Summer is Coming, Special K Wants You to Hate Yourself
I’ve posted before on my hatred for the food industry’s manipulation of our (especially women’s) emotions. But I have a special place on my sh*t list for Special K. Pun intended.
I recently gave a lecture covering a study that demonstrated that when women view commercials that show a stereotypical depiction of women (for example, concerned about her weight) it has a domino effect in the mind that leads other stereotypes to be “activated.” This doesn’t mean they think “Oh yeah! And women are bad at math, can’t drive, should do all the cleaning and cooking,” etc. But the thoughts bubble up closer the surface than they normally are. Mind you they are thoughts, almost like reminders of what other people think, not beliefs in what women are actually like.

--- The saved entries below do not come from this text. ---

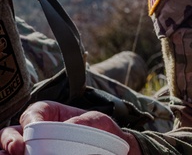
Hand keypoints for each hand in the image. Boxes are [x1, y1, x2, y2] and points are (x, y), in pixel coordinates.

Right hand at [0, 102, 140, 154]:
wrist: (111, 150)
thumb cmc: (102, 132)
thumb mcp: (99, 121)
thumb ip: (88, 120)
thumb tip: (68, 126)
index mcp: (49, 114)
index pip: (33, 112)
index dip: (29, 119)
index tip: (32, 127)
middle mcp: (34, 131)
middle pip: (11, 133)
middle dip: (9, 140)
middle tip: (17, 149)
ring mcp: (32, 148)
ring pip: (8, 149)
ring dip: (6, 152)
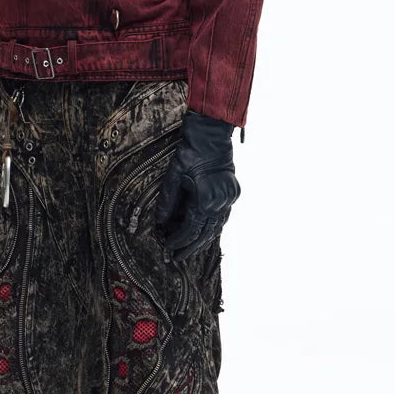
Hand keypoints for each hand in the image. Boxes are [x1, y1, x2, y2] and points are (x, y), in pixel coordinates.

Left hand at [154, 108, 240, 258]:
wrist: (211, 136)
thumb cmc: (190, 153)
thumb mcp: (173, 177)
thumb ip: (167, 202)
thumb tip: (161, 222)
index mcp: (205, 200)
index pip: (190, 229)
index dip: (178, 240)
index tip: (168, 246)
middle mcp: (221, 202)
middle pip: (205, 234)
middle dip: (191, 247)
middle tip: (179, 257)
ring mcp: (229, 198)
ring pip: (217, 227)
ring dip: (203, 239)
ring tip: (191, 249)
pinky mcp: (233, 192)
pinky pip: (223, 216)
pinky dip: (213, 226)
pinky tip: (204, 232)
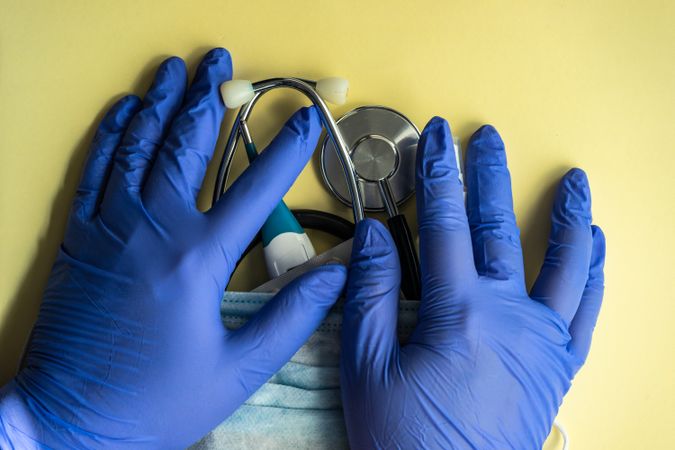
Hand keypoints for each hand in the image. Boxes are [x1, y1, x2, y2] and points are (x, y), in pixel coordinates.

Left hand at [0, 48, 345, 448]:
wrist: (72, 420)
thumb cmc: (159, 401)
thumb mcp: (239, 369)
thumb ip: (293, 315)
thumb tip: (339, 275)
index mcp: (200, 259)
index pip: (257, 188)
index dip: (287, 149)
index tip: (307, 118)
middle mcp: (154, 228)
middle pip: (187, 146)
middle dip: (208, 98)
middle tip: (220, 59)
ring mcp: (110, 227)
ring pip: (138, 147)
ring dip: (160, 102)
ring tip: (175, 67)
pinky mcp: (79, 237)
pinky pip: (94, 170)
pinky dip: (110, 134)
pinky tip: (124, 110)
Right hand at [340, 118, 604, 448]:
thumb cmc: (404, 440)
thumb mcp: (366, 368)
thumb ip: (371, 294)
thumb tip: (375, 235)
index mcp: (458, 312)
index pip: (444, 224)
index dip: (437, 175)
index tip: (437, 138)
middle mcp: (510, 315)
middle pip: (499, 228)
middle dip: (489, 176)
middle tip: (487, 138)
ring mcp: (543, 339)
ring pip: (565, 262)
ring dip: (567, 216)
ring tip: (575, 181)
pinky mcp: (560, 365)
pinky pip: (588, 310)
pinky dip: (596, 273)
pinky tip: (597, 246)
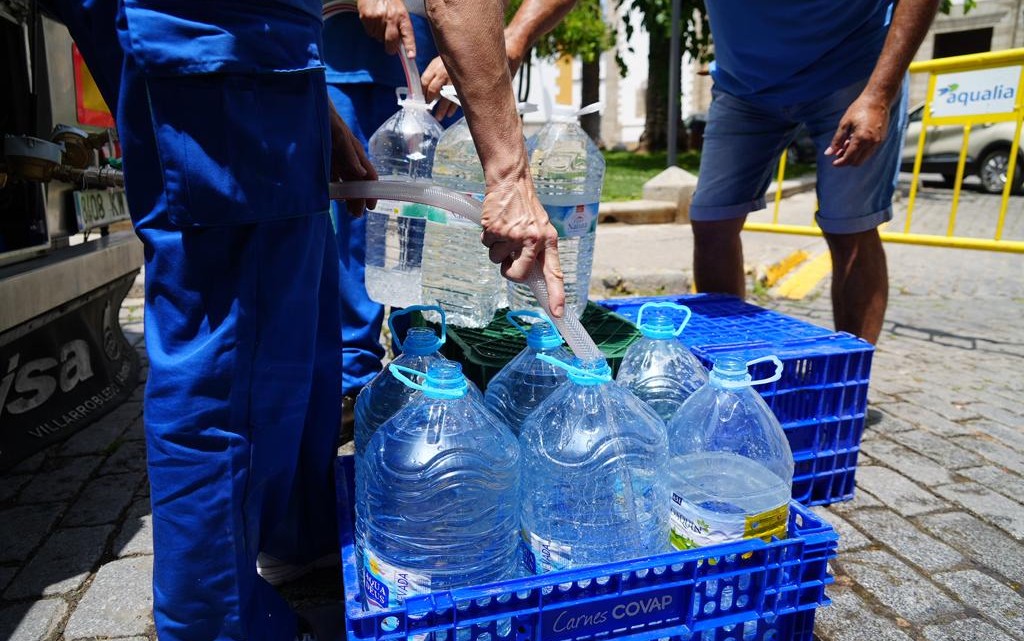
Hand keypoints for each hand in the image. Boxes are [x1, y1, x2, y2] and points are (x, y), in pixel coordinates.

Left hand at [329, 101, 377, 215]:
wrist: (306, 106)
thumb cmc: (326, 117)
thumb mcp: (338, 134)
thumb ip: (349, 153)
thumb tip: (361, 173)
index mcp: (355, 152)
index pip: (368, 175)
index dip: (371, 190)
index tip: (370, 206)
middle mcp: (347, 157)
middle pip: (357, 182)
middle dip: (359, 197)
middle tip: (356, 215)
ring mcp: (334, 159)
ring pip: (345, 181)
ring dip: (347, 196)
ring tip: (348, 211)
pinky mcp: (322, 159)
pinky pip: (330, 177)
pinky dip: (332, 188)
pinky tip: (331, 197)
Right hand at [357, 0, 415, 56]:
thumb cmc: (389, 0)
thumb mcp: (399, 10)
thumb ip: (401, 25)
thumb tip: (400, 44)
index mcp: (402, 15)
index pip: (407, 33)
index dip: (410, 46)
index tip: (411, 56)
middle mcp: (391, 17)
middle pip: (391, 41)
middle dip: (390, 48)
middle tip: (390, 49)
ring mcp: (378, 17)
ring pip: (378, 38)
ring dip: (379, 35)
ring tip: (380, 24)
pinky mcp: (367, 17)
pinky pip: (369, 32)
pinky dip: (371, 30)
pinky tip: (373, 21)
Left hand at [420, 57, 459, 120]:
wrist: (465, 54)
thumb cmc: (448, 61)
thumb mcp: (437, 63)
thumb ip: (430, 75)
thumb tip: (422, 91)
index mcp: (435, 67)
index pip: (424, 81)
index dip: (422, 93)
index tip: (421, 101)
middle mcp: (443, 73)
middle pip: (433, 90)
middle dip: (430, 102)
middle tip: (428, 111)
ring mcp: (453, 79)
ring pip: (445, 97)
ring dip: (441, 109)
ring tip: (438, 117)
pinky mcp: (462, 85)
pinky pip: (456, 98)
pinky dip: (453, 107)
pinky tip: (449, 114)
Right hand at [480, 164, 565, 317]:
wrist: (511, 181)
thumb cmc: (525, 207)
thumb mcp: (540, 227)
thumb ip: (537, 251)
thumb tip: (529, 276)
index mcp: (548, 241)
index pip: (554, 272)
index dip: (556, 294)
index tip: (556, 313)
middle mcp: (533, 240)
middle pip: (518, 275)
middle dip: (509, 271)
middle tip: (509, 259)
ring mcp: (513, 235)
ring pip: (497, 260)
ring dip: (497, 249)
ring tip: (504, 230)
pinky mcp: (495, 230)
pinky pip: (487, 246)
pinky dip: (488, 238)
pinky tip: (495, 223)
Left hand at [825, 93, 890, 166]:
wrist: (878, 100)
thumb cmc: (859, 109)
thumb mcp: (844, 124)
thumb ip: (837, 140)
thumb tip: (828, 153)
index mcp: (861, 138)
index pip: (849, 158)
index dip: (840, 163)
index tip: (833, 163)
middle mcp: (871, 142)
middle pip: (857, 162)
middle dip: (846, 160)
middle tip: (838, 152)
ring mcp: (878, 142)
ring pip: (864, 158)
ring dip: (854, 156)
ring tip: (846, 144)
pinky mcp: (881, 140)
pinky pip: (869, 152)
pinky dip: (861, 151)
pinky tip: (854, 141)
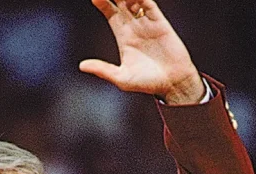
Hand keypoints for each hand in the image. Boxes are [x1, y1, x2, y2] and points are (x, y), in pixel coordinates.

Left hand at [79, 0, 204, 104]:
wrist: (173, 83)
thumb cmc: (147, 83)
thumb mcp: (122, 78)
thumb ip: (102, 70)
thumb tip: (82, 66)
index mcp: (122, 36)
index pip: (109, 11)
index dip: (101, 1)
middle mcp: (134, 26)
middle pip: (120, 1)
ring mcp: (147, 22)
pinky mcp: (159, 22)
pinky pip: (149, 4)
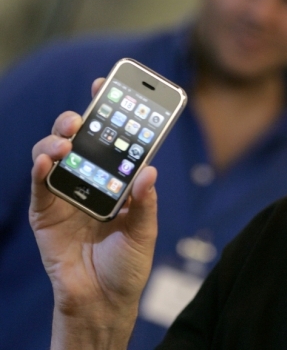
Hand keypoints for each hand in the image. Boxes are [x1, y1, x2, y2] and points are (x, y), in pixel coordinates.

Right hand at [29, 78, 157, 348]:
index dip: (111, 112)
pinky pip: (40, 185)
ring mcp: (67, 194)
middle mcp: (92, 180)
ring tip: (67, 139)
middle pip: (82, 140)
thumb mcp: (144, 232)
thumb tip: (149, 171)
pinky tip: (47, 159)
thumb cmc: (127, 264)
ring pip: (55, 154)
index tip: (109, 84)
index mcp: (119, 180)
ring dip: (57, 141)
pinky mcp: (45, 213)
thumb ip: (145, 203)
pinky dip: (41, 169)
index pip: (114, 139)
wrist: (103, 300)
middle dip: (80, 119)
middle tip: (84, 114)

This leads to VERY REAL consequences for these women, including being less likely to feel they are good enough for a leadership position in a later questionnaire that they don’t even know has anything to do with the commercials they just watched. It basically shook their confidence in being the strong, confident women they could be. Women who had watched counterstereotypical commercials had no problem feeling like they could take on leadership positions. If you want to see the research click here.
I have a feeling Special K is single handedly killing the confidence of thousands of women in this country.
Every summer, Special K rolls out their ad campaign that promises women that if they eat nothing but their products for two out of three meals for two weeks they WILL lose that inch that stands between them and…well…happiness. Above you can see the one from two years ago. This is what it looks like this year:
In case it’s hard to read the copy (whoa, I feel like I’m on Mad Men) it says: “Lose the cover-up/Show off your confidence.” However, the more problematic part is their guarantee: “Lose one inch from your waist in two weeks.”
Sounds good right? But look at that woman!! The ad implies that two weeks ago she had one more inch around that abnormally-thin-but-still-photoshopped-to-be-smaller waist of hers. And with that extra inch of ugly, space-taking body she should NOT have lost the cover up. She NEEDED the cover up. Luckily, she was smart enough to use up her precious mental energy on the ridiculous task that is figuring what you can and cannot eat on this stupid challenge.
But really, I should be fair. Special K is by no means the only company taking advantage of women’s self-esteem. Jenny Craig has this ad out:
Sara Rue tells us that because she lost 50 pounds: “Now I can do anything.” Really Sara? ANYTHING? I was going to make a list of all of the things you CAN’T do simply by losing weight (e.g. perform brain surgery) but it was never-ending. To imply that weight loss is a gateway to some sort of true happiness is horrible.
But I will tell you this, running a few miles does release endorphins into the brain. Hiking 7 miles in 6K altitude makes you feel like you can tackle all kinds of challenges, physical and mental. Strengthening your core via pilates makes you feel like you have a solid foundation (literally). This list could also be never-ending.
Maybe if we begin an annual fitness campaign for women right around summer (Nike, Adidas, where are you?) we can gain back the future leaders that Special K and Jenny Craig are currently robbing from us.